- _SUPPLIED TEXT_
---------------

Adventure sport (AT) therapy is associated with the use of adventure based on experiential learning activities to help people resolve issues that affect them negatively. AT helps people make changes in their lives, harnessing their strengths. People are given the opportunity to challenge themselves to engage in new (discovered) behaviors.
According to Robertson and Long (2008), adventure therapy (AT) is mainly an intervention, often used with young individuals, incorporating a variety of outdoor experiential activities. These activities are challenging and involve rope courses, climbs, swings (to gain trust among team members)(Sherrill, 2004), hiking and packing, skiing, rock climbing, bicycling, kayaking, horseback riding, canoeing, etc. (Kasser & Lytle, 2005). According to Kasser and Lytle (2005), the underlying philosophy is that the participants set up their own goals, and decide how much energy they are going to invest in order to succeed. It is OK therefore for every individual to experience the adventure with his/ her own way, no scoreboards are kept, and everybody has a sense of accomplishment at the end (Kasser & Lytle, 2005).
Robertson and Long (2008) claimed that the adventure therapy (AT) programs are commonly introduced outdoors. In few instances, they may be conducted in organized settings, such as in a special school, a psychiatric clinic etc. The programs are designed by a therapeutic recreation specialist, and aim towards the empowerment and self-determination of the individuals involved. These individuals are often diagnosed with mental health problems (e.g. depression), developmental disabilities (e.g. intellectual disability, autism spectrum disorder), and alternatively, they may simply be young offenders following a court decision (Autry, 2001), individuals dealing with substance abuse, surviving a sexual assault, etc. Eichstaedt and Lavay (1992) suggested that the involvement in such programs may lead to a substantial improvement in daily functional skills and overall capacities of all the individuals involved.

---------------

- _REQUIRED ACTION 1_
According to the adventure therapy passage, who designs the programs?
- _REQUIRED ACTION 2_
Say whether each statement agrees with the adventure therapy passage, quoting the words that decide it: (a) Scoreboards are kept so participants can compare results. (b) The programs are commonly introduced outdoors. (c) Participants set their own goals.
The entries are separate material and have no connection to the adventure therapy passage.

---------------

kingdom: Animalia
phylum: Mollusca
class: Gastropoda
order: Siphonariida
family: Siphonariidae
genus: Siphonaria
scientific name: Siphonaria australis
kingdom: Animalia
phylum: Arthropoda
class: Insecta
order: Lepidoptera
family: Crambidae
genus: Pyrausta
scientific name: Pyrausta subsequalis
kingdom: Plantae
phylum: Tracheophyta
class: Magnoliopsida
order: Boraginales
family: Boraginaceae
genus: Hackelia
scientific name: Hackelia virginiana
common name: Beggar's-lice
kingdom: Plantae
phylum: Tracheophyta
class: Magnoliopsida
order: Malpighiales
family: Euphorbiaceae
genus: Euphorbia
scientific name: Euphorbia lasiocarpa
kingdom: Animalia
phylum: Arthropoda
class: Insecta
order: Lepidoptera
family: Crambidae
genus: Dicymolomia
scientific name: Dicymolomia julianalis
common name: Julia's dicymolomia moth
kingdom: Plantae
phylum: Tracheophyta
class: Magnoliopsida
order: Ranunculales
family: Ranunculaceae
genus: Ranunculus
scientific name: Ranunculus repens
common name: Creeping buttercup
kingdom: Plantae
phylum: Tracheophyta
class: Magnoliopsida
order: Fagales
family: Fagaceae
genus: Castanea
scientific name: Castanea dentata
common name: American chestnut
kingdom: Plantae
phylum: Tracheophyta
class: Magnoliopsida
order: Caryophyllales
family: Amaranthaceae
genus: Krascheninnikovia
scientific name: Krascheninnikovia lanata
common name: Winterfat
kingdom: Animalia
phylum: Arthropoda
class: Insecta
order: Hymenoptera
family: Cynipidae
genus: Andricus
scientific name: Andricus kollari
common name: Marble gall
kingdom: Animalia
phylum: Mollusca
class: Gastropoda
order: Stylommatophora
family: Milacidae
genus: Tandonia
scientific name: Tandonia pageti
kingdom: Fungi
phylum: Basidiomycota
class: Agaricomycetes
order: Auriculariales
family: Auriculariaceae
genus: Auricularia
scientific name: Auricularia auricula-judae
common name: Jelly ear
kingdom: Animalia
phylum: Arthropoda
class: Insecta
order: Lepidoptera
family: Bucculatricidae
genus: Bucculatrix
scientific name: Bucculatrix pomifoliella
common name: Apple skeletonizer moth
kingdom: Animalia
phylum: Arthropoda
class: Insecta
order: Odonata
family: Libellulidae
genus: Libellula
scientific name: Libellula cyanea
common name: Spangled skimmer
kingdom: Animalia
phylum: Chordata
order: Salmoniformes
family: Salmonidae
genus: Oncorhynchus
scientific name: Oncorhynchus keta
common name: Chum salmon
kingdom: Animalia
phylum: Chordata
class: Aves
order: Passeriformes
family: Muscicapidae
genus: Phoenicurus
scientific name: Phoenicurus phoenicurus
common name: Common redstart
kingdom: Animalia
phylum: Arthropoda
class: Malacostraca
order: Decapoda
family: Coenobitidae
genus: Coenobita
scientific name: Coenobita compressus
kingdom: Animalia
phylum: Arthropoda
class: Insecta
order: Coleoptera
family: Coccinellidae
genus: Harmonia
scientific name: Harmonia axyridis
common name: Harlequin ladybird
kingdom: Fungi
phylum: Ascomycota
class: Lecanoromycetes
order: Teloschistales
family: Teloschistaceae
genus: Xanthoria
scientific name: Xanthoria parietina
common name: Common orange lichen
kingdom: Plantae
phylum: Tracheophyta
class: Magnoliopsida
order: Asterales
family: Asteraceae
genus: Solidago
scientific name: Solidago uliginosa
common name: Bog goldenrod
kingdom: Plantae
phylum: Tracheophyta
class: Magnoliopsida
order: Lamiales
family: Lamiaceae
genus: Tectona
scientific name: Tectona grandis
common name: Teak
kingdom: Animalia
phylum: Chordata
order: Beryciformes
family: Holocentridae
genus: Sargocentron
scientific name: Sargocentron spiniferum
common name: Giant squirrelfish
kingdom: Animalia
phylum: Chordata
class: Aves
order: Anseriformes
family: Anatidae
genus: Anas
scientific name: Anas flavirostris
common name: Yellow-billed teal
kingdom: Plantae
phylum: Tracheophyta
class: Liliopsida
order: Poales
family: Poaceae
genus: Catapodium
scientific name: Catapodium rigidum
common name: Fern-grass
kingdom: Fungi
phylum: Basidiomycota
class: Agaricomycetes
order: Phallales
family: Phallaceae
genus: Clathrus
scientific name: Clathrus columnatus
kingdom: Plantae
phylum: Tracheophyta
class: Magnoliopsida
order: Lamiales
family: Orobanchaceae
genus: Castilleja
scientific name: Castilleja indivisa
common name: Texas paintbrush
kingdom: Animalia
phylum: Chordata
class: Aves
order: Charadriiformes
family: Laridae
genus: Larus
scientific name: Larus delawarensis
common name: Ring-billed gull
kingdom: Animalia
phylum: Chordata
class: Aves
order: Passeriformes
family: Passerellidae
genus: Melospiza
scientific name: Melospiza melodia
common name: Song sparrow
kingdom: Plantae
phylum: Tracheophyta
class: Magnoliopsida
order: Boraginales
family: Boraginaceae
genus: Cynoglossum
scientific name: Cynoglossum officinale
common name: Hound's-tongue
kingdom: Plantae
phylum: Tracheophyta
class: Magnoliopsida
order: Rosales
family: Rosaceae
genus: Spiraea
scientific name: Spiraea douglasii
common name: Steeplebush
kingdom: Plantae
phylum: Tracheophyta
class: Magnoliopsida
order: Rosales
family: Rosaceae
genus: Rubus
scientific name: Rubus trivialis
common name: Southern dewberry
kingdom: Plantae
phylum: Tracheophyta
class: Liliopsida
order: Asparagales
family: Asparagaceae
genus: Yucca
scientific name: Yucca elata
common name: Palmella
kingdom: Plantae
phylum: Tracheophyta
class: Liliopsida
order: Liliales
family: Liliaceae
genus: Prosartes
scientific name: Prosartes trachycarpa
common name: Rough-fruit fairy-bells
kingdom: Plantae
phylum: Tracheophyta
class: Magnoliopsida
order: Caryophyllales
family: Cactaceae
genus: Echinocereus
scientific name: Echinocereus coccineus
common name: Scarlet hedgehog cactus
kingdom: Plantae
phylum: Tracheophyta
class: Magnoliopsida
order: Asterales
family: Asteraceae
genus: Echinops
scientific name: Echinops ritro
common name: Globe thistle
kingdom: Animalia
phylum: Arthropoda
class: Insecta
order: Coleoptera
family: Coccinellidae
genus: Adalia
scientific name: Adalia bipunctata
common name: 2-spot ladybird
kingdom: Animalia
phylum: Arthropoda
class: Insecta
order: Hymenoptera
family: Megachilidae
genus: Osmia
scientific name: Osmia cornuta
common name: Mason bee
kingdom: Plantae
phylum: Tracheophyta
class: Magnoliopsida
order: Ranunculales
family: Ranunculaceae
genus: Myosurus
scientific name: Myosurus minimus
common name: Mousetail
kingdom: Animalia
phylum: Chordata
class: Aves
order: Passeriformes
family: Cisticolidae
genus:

---------------

- _EXERCISE ANSWER 1_
A therapeutic recreation specialist.

- _EXERCISE ANSWER 2_
(a) No: "no scoreboards are kept"
(b) Yes: "the adventure therapy (AT) programs are commonly introduced outdoors"
(c) Yes: "the participants set up their own goals"